EU-KOMMISSION: Kein Dauer-abo für die Konservativen

Seit Jahrzehnten hat die CSV den Luxemburger EU-Kommissarposten inne. Die politische und arithmetische Vernunft sagt: Jetzt sind andere an der Reihe.

Das Ergebnis der Europawahlen ist eindeutig: Die CSV verliert mit 5,8 Prozent fast ein Siebtel ihrer Stimmen von 2004. Mehr als zwei von drei WählerInnen haben sich somit gegen eine Vorherrschaft der CSV auf EU-Ebene entschieden. Auch wenn die Europawahlen eigentlich dazu dienen, die sechs Luxemburger Abgeordneten des Europaparlamentes zu bestimmen, waren sie doch auch ein Gradmesser für den Erfolg bzw. Misserfolg der bisherigen Kommissarin. Ihre Entscheidung, auf der Europaliste der CSV zu kandidieren, hatte wohl vor allem den Zweck, das Manko des Kandidaturverzichts der CSV-Größen weniger fühlbar zu machen. Doch bedeutete ihre Teilnahme auch, dass sie sich selbst einem Legitimationstest aussetzte. Und der fiel eindeutiger aus, als es sich die CSV wohl erwartet hatte. Dass sich am Ende an der Sitzverteilung dennoch nichts änderte und die CSV wie gehabt drei der sechs Sitze erringen konnte, hat vor allem mit einem für die anderen Parteien ungünstigen Berechnungsmodus zu tun. Der Stimmung in der Wahlbevölkerung wird die Sitzverteilung jedenfalls nicht gerecht. Wenn also die von CSV-Vormann Juncker so gern benutzte Vokabel der arithmetischen Vernunft Gültigkeit haben soll, so müsste die CSV die Konsequenzen aus ihrem schwachen Abschneiden ziehen.

Es ist aber nicht nur das Wahlergebnis, was gegen die CSV spricht. Dass sie in den letzten Jahrzehnten ununterbrochen Luxemburg in der europäischen Kommission vertreten hat, verstößt gegen das ungeschriebene Gesetz, wonach der Kommissionspos-ten zwischen den „großen“ Parteien rotieren sollte. In den 80er Jahren gehörten diesem erlesenen Club neben der CSV die LSAP und die DP an. Inzwischen sind allerdings auch die Grünen fest im „europäischen Geschäft“ tätig. Bringt man diese Anwärterliste mit dem oben aufgeführten Wahlresultat in Verbindung, so wäre eigentlich einer der beiden Wahlgewinner – sprich Charel Goerens von der DP oder Claude Turmes von den Grünen an der Reihe. Nicht dass wir uns unbedingt eine solche Konstellation wünschten – gute, kritische Abgeordnete sind manchmal wichtiger als kopfnickende Kommissare -, doch erscheint uns die Selbstverständlichkeit, mit der die CSV mehr oder weniger unbeliebte PolitikerInnen nach Brüssel abordnet, doch recht suspekt.
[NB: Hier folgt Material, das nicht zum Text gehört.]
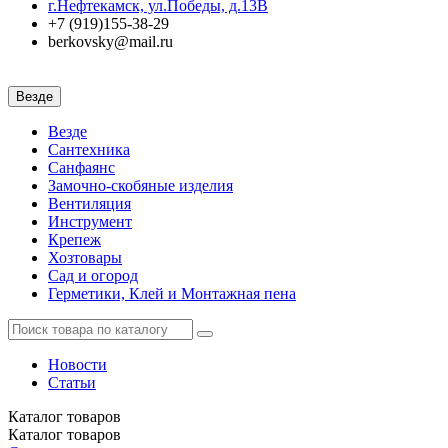
г.Нефтекамск, ул.Победы, д.13В
+7 (919)155-38-29
berkovsky@mail.ru
Везде
Везде
Сантехника
Санфаянс
Замочно-скобяные изделия
Вентиляция
Инструмент
Крепеж
Хозтовары
Сад и огород
Герметики, Клей и Монтажная пена
Новости
Статьи
Каталог
товаров
Каталог
товаров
Auf der europäischen Ebene können die Konservativen zwar darauf verweisen, dass es ihnen gelungen ist, ihre Fraktion zu erweitern. Doch sind auch andere politische Gruppierungen gestärkt aus diesen Wahlen hervorgegangen. Insofern ist auch eine Fortsetzung einer Kommission unter der Präsidentschaft José Manuel Barrosos nicht unbedingt durch den Urnengang vom 7. Juni legitimiert. Leider hatten im Vorfeld weite Teile der europäischen Liberalen und auch Sozialdemokraten ihre Bereitschaft erklärt, Barroso ein weiteres Mal zu unterstützen. Inzwischen ist aber auch in diesen Reihen die Meinung zu hören, dass er eigentlich ein wenig überzeugender Kommissionspräsident war. Anfangs hatte er sich der neo-liberalen Deregulierungsideologie verschrieben, um dann im letzten Jahr – nach dem Ausbruch der Finanzkrise – zum erklärten Ordnungspolitiker zu mutieren. Der eigentliche Vorwurf betrifft allerdings seine Hörigkeit gegenüber den großen EU-Mitgliedsstaaten. Der Opportunismusvorwurf ist nicht neu, doch bekommt er gerade in Krisenzeiten neues Gewicht.

Zwar ist die Nominierung des EU-Kommissionspräsidenten Sache der EU-Mitgliedsregierungen, doch hat das Parlament immerhin die Möglichkeit der Blockade. Da aber in einigen Ländern Liberale und/oder Sozialdemokraten mit am Regierungstisch sitzen, entbehrt das Vorhaben des deutsch-französischen Grünen nicht einer gewissen Spannung.